[Plain-text engineering files]
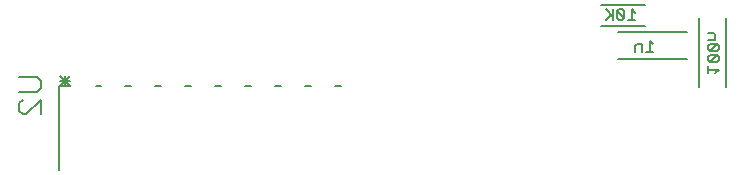
<source format=gbo>
G04 Output by ViewMate Deluxe V11.0.9  PentaLogix LLC*
G04 Sun Jun 14 09:16:29 2015*
%FSLAX33Y33*%
%MOMM*%
%IPPOS*%
%ADD17C,0.13*%
%ADD100C,0.1524*%
%ADD102C,0.2032*%

%LPD*%
X0Y0D2*D17*G1X40216Y39535D2*X39421Y38738D1*X89314Y41643D2*X89314Y42558D1*X94874Y39802D2*X95179Y40107D1*X94264Y40107*X94264Y40411D2*X94264Y39802D1*X94417Y40737D2*X95026Y40737D1*X95179Y40889*X95179Y41194*X95026Y41349*X94417Y41349D2*X95026Y41349D1*X94417Y40737*X94264Y40889*X94264Y41194*X94417Y41349*X94417Y41674D2*X95026Y41674D1*X95179Y41826*X95179Y42131*X95026Y42283*X94264Y43218D2*X94722Y43218D1*X94874Y43066*X94874Y42608*X94264Y42608*X94264Y42131D2*X94417Y42283D1*X95026Y42283*X94417Y41674*X94264Y41826*X94264Y42131*X89314Y42558D2*X89619Y42253D1*X89009Y41643D2*X89619Y41643D1*X88684Y41643D2*X88684Y42253D1*X88227Y42253*X88074Y42100*X88074Y41643*X87777Y45237D2*X87777Y44298D1*X40216Y39136D2*X39421Y39136D1*X39421Y39535D2*X40216Y38738D1*X39817Y38738D2*X39817Y39535D1*X86063Y44768D2*X85593Y44298D1*X86220Y44610D2*X85593Y45237D1*X86220Y45237D2*X86220Y44298D1*X86528Y45082D2*X86685Y45237D1*X87000Y45237*X87155Y45082*X87155Y44455*X87000Y44298*X86685Y44298*X86528Y44455*X86528Y45082*X87155Y44455*X87465Y44298D2*X88092Y44298D1*X88092Y44925D2*X87777Y45237D1*D100*X57600Y38735D2*X58057Y38735D1*X39286Y31623D2*X39286Y38735D1*X42410Y38735D2*X42817Y38735D1*X85197Y45593D2*X88880Y45593D1*X92499Y41021D2*X86657Y41021D1*X95801Y38608D2*X95801Y44450D1*X93515Y44450D2*X93515Y38608D1*X86657Y43307D2*X92499Y43307D1*X85197Y43815D2*X88880Y43815D1*X62680Y38735D2*X63137Y38735D1*X60140Y38735D2*X60597Y38735D1*X55060Y38735D2*X55517Y38735D1*X52520Y38735D2*X52977Y38735D1*X49980Y38735D2*X50437Y38735D1*X47440Y38735D2*X47897Y38735D1*X44900Y38735D2*X45357Y38735D1*X39286Y38735D2*X40226Y38735D1*D102*X35905Y39497D2*X37473Y39497D1*X37788Y39185*X37788Y36325D2*X37788Y37579D1*X36533Y36325*X36218Y36325*X35905Y36640*X35905Y37267*X36218Y37579*X35905Y38242D2*X37473Y38242D1*X37788Y38557*X37788Y39185*X0Y0D2*M02*
</source>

Assigned task =>
All of the entries above should be copied exactly, except for the pictures.

Solution for this exercise =>
<source format=gbo>
G04 Output by ViewMate Deluxe V11.0.9  PentaLogix LLC*
G04 Sun Jun 14 09:16:29 2015*
%FSLAX33Y33*%
%MOMM*%
%IPPOS*%
%ADD17C,0.13*%
%ADD100C,0.1524*%
%ADD102C,0.2032*%

%LPD*%
X0Y0D2*D17*G1X40216Y39535D2*X39421Y38738D1*X89314Y41643D2*X89314Y42558D1*X94874Y39802D2*X95179Y40107D1*X94264Y40107*X94264Y40411D2*X94264Y39802D1*X94417Y40737D2*X95026Y40737D1*X95179Y40889*X95179Y41194*X95026Y41349*X94417Y41349D2*X95026Y41349D1*X94417Y40737*X94264Y40889*X94264Y41194*X94417Y41349*X94417Y41674D2*X95026Y41674D1*X95179Y41826*X95179Y42131*X95026Y42283*X94264Y43218D2*X94722Y43218D1*X94874Y43066*X94874Y42608*X94264Y42608*X94264Y42131D2*X94417Y42283D1*X95026Y42283*X94417Y41674*X94264Y41826*X94264Y42131*X89314Y42558D2*X89619Y42253D1*X89009Y41643D2*X89619Y41643D1*X88684Y41643D2*X88684Y42253D1*X88227Y42253*X88074Y42100*X88074Y41643*X87777Y45237D2*X87777Y44298D1*X40216Y39136D2*X39421Y39136D1*X39421Y39535D2*X40216Y38738D1*X39817Y38738D2*X39817Y39535D1*X86063Y44768D2*X85593Y44298D1*X86220Y44610D2*X85593Y45237D1*X86220Y45237D2*X86220Y44298D1*X86528Y45082D2*X86685Y45237D1*X87000Y45237*X87155Y45082*X87155Y44455*X87000Y44298*X86685Y44298*X86528Y44455*X86528Y45082*X87155Y44455*X87465Y44298D2*X88092Y44298D1*X88092Y44925D2*X87777Y45237D1*D100*X57600Y38735D2*X58057Y38735D1*X39286Y31623D2*X39286Y38735D1*X42410Y38735D2*X42817Y38735D1*X85197Y45593D2*X88880Y45593D1*X92499Y41021D2*X86657Y41021D1*X95801Y38608D2*X95801Y44450D1*X93515Y44450D2*X93515Y38608D1*X86657Y43307D2*X92499Y43307D1*X85197Y43815D2*X88880Y43815D1*X62680Y38735D2*X63137Y38735D1*X60140Y38735D2*X60597Y38735D1*X55060Y38735D2*X55517Y38735D1*X52520Y38735D2*X52977Y38735D1*X49980Y38735D2*X50437Y38735D1*X47440Y38735D2*X47897Y38735D1*X44900Y38735D2*X45357Y38735D1*X39286Y38735D2*X40226Y38735D1*D102*X35905Y39497D2*X37473Y39497D1*X37788Y39185*X37788Y36325D2*X37788Y37579D1*X36533Y36325*X36218Y36325*X35905Y36640*X35905Y37267*X36218Y37579*X35905Y38242D2*X37473Y38242D1*X37788Y38557*X37788Y39185*X0Y0D2*M02*
</source>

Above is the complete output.